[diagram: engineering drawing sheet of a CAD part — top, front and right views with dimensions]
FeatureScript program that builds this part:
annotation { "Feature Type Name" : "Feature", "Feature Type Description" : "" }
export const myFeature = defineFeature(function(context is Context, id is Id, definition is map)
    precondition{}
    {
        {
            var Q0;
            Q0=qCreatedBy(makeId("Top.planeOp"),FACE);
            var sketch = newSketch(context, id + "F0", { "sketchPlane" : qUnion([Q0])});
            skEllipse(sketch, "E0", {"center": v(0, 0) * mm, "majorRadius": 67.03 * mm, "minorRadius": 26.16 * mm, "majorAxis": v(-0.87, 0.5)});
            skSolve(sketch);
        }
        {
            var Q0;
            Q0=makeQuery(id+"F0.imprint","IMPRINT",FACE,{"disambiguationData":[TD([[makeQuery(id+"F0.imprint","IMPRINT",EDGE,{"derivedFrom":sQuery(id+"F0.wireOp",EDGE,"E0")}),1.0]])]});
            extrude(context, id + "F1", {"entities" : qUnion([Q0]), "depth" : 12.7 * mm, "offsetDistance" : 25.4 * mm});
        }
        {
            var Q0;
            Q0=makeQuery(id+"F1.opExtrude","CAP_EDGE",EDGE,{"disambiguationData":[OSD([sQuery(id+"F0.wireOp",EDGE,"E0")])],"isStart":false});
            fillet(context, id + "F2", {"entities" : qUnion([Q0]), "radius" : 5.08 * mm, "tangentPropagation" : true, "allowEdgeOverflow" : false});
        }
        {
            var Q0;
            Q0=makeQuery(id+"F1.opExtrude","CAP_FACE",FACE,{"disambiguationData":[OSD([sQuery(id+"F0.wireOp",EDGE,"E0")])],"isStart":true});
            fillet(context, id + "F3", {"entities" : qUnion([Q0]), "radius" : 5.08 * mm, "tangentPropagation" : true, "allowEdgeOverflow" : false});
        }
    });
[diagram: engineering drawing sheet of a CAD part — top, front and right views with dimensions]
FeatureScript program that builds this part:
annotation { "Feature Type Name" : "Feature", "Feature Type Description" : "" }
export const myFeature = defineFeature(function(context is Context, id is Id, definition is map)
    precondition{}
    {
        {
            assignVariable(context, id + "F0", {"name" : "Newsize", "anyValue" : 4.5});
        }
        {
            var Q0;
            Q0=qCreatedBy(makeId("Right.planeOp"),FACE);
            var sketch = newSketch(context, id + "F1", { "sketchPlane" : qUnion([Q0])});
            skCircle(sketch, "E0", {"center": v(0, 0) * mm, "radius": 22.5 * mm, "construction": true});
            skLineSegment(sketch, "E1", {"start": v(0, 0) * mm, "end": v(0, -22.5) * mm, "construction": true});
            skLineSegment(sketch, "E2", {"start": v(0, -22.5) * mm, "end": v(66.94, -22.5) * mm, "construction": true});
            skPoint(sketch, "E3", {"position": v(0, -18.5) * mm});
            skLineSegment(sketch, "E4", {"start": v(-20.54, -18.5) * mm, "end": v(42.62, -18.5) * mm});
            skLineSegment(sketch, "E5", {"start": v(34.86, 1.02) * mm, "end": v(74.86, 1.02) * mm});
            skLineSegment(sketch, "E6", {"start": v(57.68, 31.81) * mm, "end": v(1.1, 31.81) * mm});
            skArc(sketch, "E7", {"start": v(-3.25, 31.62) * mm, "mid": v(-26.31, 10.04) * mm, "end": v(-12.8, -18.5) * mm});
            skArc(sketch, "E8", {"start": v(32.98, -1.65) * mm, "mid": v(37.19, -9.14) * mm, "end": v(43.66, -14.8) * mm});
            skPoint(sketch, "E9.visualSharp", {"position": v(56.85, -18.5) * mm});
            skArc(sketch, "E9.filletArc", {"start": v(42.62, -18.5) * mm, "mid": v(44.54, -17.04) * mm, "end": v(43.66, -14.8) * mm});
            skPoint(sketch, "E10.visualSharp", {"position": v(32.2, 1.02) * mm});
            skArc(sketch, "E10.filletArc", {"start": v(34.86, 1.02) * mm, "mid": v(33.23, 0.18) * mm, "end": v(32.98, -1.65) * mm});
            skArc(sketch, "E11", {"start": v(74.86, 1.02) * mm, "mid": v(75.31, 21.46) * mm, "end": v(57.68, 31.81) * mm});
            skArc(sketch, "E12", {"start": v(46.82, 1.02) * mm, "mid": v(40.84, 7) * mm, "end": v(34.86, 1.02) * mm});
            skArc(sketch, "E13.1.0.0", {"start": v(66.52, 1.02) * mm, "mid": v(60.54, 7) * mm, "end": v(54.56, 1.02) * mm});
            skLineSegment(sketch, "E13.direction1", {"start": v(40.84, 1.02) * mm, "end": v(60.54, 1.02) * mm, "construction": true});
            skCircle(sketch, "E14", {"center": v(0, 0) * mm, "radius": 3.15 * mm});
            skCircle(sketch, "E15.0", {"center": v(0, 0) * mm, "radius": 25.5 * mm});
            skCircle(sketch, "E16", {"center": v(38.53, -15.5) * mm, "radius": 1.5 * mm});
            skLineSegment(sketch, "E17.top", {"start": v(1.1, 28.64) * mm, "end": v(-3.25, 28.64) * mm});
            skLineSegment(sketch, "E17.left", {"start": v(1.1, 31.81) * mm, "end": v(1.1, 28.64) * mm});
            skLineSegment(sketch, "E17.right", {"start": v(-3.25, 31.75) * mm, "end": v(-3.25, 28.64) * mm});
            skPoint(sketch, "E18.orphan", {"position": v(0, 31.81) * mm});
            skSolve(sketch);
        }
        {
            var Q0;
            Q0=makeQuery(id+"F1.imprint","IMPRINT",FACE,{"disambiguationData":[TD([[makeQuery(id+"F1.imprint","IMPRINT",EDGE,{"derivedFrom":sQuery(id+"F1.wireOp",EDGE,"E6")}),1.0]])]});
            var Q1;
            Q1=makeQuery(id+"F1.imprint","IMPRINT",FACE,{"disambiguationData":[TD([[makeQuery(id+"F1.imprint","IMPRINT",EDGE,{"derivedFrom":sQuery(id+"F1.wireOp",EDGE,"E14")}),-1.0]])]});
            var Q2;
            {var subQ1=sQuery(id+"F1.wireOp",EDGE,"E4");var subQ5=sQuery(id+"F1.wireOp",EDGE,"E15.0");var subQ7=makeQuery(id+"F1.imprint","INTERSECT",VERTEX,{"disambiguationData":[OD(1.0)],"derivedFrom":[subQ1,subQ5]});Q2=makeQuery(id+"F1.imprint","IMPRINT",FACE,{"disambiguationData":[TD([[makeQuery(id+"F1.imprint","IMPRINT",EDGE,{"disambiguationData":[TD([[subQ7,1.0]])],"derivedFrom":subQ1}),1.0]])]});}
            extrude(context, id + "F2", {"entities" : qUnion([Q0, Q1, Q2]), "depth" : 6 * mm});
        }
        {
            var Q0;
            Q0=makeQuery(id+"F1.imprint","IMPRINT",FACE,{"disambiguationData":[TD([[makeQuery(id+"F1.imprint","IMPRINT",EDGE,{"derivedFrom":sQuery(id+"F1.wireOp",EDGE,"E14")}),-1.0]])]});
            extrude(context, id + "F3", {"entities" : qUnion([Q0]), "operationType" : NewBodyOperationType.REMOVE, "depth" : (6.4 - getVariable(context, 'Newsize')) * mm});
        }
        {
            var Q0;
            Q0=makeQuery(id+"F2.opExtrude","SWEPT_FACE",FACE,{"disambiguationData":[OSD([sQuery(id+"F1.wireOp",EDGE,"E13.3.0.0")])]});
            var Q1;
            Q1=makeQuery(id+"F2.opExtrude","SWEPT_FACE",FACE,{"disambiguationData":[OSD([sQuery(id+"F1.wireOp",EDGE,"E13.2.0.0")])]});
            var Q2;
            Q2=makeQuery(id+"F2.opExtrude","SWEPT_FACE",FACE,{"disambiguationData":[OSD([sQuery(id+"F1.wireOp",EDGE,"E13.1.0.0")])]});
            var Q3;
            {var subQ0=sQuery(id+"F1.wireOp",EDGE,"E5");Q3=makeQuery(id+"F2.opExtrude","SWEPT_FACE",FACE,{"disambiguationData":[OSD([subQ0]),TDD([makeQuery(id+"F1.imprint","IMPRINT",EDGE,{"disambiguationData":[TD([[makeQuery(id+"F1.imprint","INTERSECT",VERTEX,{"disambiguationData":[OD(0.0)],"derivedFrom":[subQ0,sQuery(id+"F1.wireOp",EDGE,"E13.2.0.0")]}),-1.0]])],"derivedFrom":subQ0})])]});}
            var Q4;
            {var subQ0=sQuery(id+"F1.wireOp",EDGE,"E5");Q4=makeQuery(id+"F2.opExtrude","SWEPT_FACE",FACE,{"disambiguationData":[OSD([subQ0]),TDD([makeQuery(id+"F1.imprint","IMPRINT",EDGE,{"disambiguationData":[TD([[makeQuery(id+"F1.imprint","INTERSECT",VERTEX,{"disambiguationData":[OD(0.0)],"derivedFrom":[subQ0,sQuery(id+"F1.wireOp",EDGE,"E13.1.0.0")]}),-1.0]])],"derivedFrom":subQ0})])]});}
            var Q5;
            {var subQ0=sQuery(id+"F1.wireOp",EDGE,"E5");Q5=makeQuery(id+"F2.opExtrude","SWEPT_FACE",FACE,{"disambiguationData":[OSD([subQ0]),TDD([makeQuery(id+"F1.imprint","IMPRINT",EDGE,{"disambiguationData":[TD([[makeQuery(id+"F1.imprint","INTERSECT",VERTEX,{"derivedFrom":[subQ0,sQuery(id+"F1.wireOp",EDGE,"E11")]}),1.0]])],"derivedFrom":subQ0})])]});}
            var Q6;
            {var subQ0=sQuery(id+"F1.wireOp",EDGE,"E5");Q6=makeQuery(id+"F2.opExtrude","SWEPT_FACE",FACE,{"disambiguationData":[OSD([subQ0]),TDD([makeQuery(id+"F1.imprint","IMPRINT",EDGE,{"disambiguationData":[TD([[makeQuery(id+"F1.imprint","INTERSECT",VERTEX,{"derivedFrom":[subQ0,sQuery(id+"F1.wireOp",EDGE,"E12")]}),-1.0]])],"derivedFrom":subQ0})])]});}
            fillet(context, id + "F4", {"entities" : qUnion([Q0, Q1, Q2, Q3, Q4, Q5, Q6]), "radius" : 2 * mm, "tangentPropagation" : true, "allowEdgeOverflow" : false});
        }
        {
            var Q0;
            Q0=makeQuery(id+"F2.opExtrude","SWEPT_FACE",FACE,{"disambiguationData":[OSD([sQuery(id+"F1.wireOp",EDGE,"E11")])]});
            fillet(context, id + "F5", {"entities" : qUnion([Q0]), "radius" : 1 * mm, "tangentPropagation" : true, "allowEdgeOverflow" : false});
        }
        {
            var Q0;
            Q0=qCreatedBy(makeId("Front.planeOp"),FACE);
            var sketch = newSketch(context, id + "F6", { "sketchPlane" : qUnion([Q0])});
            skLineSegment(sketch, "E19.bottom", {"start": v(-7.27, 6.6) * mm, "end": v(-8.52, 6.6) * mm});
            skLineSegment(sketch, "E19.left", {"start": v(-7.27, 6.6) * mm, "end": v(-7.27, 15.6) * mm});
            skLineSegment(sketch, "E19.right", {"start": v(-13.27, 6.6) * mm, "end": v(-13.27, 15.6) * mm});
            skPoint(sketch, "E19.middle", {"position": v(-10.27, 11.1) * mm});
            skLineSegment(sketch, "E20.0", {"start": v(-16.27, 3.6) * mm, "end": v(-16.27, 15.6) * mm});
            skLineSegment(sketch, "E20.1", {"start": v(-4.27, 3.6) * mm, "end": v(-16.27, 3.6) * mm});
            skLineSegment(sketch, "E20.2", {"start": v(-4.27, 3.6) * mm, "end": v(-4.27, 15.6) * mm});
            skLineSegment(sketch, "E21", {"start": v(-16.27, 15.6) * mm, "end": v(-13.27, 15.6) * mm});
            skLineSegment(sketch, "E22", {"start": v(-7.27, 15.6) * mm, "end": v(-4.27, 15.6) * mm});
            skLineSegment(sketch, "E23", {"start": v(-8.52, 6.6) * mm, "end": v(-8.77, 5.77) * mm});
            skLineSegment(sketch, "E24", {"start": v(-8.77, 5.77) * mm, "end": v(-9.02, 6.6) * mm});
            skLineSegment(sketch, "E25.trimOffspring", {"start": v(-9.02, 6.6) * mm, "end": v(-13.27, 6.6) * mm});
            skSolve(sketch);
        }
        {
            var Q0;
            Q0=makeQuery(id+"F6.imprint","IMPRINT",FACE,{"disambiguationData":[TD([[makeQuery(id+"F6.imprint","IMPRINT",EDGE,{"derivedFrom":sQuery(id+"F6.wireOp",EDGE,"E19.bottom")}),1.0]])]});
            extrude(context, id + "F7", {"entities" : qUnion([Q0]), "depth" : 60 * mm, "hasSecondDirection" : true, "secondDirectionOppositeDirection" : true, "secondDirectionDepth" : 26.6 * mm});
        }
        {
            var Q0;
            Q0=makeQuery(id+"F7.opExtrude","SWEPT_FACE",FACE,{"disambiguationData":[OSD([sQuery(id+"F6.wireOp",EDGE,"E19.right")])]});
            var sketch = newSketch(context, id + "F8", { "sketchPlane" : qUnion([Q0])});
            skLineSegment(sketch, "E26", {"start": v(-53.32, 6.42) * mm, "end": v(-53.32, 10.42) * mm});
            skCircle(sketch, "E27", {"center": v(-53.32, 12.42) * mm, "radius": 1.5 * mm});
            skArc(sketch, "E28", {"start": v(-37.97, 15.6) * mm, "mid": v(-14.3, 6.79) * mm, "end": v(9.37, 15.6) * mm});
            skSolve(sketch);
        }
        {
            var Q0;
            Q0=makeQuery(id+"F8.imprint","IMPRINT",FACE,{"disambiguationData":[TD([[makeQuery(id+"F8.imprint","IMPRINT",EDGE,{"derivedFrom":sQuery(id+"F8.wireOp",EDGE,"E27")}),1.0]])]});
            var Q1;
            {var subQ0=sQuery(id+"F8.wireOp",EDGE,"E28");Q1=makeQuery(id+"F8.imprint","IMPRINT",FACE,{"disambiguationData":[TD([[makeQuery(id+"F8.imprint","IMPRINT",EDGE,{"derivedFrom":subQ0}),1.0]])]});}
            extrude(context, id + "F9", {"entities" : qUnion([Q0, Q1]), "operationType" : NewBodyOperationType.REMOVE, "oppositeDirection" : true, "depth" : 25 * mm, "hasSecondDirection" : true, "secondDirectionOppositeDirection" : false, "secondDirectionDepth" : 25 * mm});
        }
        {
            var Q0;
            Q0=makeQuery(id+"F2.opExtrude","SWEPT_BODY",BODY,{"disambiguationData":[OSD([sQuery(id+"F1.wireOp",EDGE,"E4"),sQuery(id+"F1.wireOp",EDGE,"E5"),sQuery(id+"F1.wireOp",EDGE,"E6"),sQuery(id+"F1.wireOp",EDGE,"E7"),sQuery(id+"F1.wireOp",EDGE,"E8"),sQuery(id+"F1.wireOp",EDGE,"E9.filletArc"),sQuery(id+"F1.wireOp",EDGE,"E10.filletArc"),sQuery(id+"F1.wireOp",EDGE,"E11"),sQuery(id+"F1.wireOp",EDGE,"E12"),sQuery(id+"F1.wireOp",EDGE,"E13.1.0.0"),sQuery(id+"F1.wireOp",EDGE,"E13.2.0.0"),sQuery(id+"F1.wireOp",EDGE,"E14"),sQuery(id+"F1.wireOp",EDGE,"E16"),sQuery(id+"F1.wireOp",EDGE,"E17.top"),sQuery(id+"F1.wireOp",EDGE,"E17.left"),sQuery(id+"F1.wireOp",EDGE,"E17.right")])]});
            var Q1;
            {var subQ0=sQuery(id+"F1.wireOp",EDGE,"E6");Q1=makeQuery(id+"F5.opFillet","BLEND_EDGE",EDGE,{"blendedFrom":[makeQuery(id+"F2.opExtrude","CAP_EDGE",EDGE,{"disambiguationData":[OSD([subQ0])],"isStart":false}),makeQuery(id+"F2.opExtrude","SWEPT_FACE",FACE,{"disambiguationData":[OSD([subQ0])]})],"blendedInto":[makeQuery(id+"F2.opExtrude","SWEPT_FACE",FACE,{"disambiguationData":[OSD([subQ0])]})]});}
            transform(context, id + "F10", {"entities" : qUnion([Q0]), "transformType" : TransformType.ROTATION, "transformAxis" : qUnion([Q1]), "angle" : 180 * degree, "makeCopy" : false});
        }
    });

☆ ☆ ☆

**Direction**
Which lines above contain the string "qCreatedBy"? Copy each of them in full.

**Response to this exercise**
            Q0=qCreatedBy(makeId("Top.planeOp"),FACE);
            Q0=qCreatedBy(makeId("Right.planeOp"),FACE);
            Q0=qCreatedBy(makeId("Front.planeOp"),FACE);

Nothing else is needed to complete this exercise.